The logic behind this is that once the bug in itself is closed, anything else — even if it is related to the bug — should be considered as an improvement request.

The hotfix is applied to stable and master.

stable is tested then tagged with a new version number.

In cases where there is enough demand and it does not require too much work, some changes to solve critical bugs MAY be cherry-picked from stable to be pulled into oldstable.

oldstable is therefore tested then tagged with a new version number.

3.2 Treatment of bugs

Solutions for bugs MAY be pulled directly into stable, but are more frequently presented to master. During the second part of the development cycle, whenever multiple solutions are proposed, the solution having the least impact on existing master code should be privileged.

It remains possible to add better "long term" solutions, but they will have to wait the start of the next development cycle to be merged.

3.3 Treatment of improvements and new features

It is recommended that extensive changes are presented at an early stage of the two months development cycle.
This is especially true for architectural changes or technical modernizations which can considerably affect Vienna.xcodeproj/project.pbxproj and might cause difficulties on future merges.

It is developer's choice to either submit a pull request into master or request the creation of a specific dev-dddd branch. In general, features that may take a long time to develop and stabilize should be started on a dev-dddd branch. Smaller size changes can be presented directly to be merged into master, but developers should not expect that big pull requests presented near the end of the development cycle will be quickly reviewed and accepted.

4. Typical lifecycle of a release

Considering two months represent 7 to 8 weeks, here could be the typical story of a release :

Weeks 1-3 :

Focus is on development of new features on master and dev-dddd branches.
Open discussion.

Week 4 :

The release administration group makes go/no go decisions on dev-dddd branches which can be considered stable enough to make it into master. Issues milestones and roadmap documents are updated accordingly.

Reorganization and squash of the commits in dev-dddd branches can be done to hide the sausage making process. Once approved, dev-dddd branches should be rebased before being merged into master.

Base localization is frozen.
Base localization files are updated into Crowdin.
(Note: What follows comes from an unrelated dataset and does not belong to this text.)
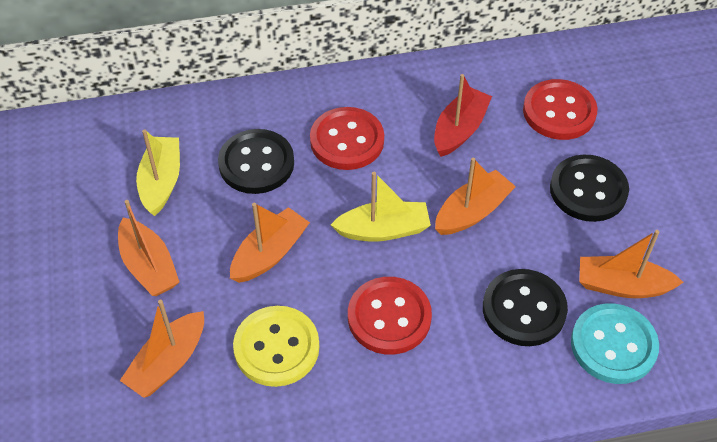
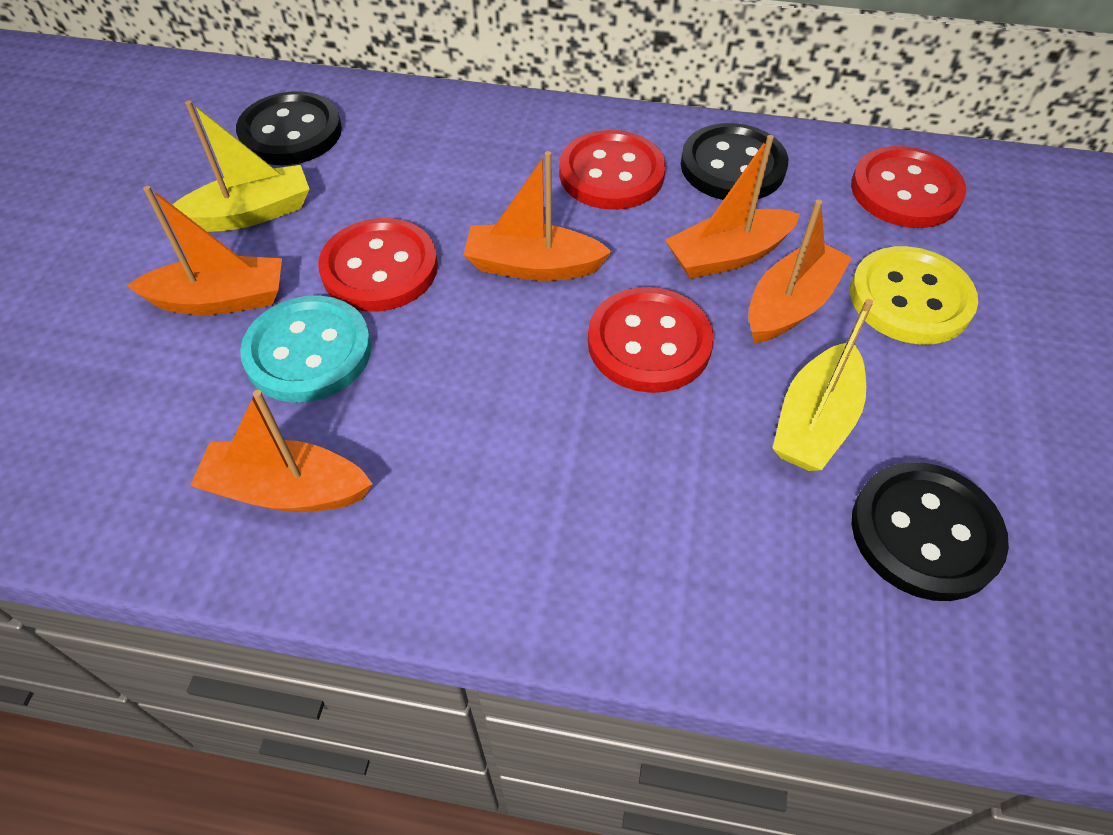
red boat: 1 -> 0
red button: 3 -> 4

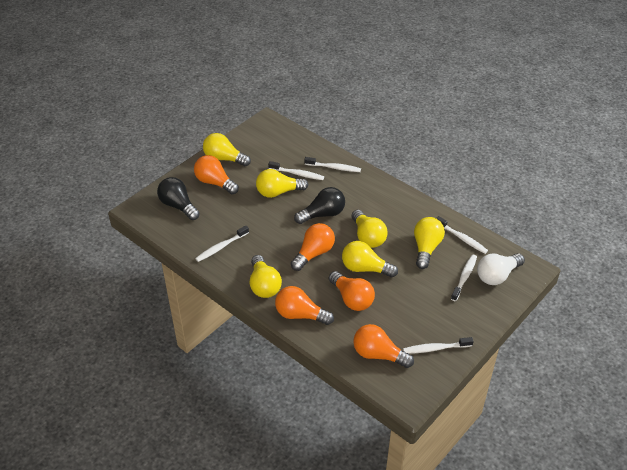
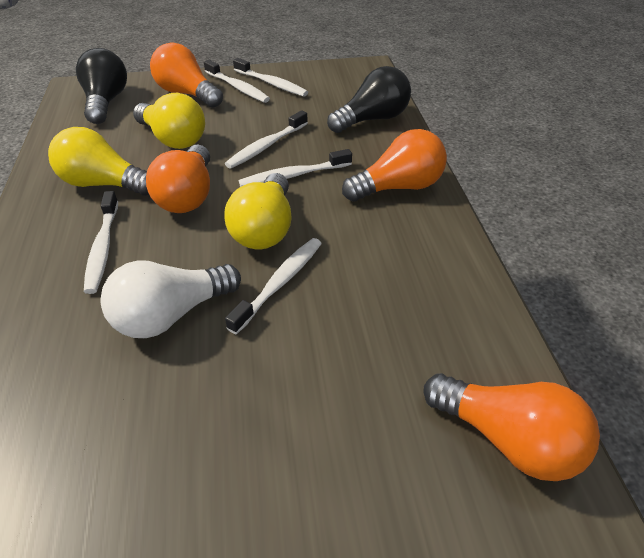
orange light bulb: 5 -> 4
yellow light bulb: 6 -> 3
CHANGES and notes.html files are updated.
A new beta of the future X.X.0 version is build and uploaded.

Weeks 5-6 :

Work can continue in dev-dddd branches but priority should be given to stabilization of master regarding issues that might arise as new features and pieces of code are exposed to the wider beta audience.

Localization teams perform their work on the product in Crowdin. Localized strings are weekly reimported from Crowdin.

Betas should be frequently build and uploaded.

Weeks 7-8 :

The release administration group make a review of master. The removal of a feature from master should remain exceptional (last minute efforts to fix or work around residual bugs will generally be preferred), but it cannot be completely excluded (if this might arise, the cancellation would be done by an additional pull request into master).

Final localized strings are reimported from Crowdin.
CHANGES and notes.html files are updated, then master is merged into stable (any conflict should be solved by preserving changes made in master: combinations of git merge -s recursive -X theirs --squash -e [<tree-ish>] and git checkout --theirs [<tree-ish>] [<paths>...] with stable being the current branch might be handy).

The new version number X.X.0 is tagged and uploaded.

5. Tidying up

It is advised that maintainers of dev-dddd branches rebase them regularly on current master.

dev-dddd branches stalled for 4 months or more will be deleted from the ViennaRSS/vienna-rss repository without prior warning.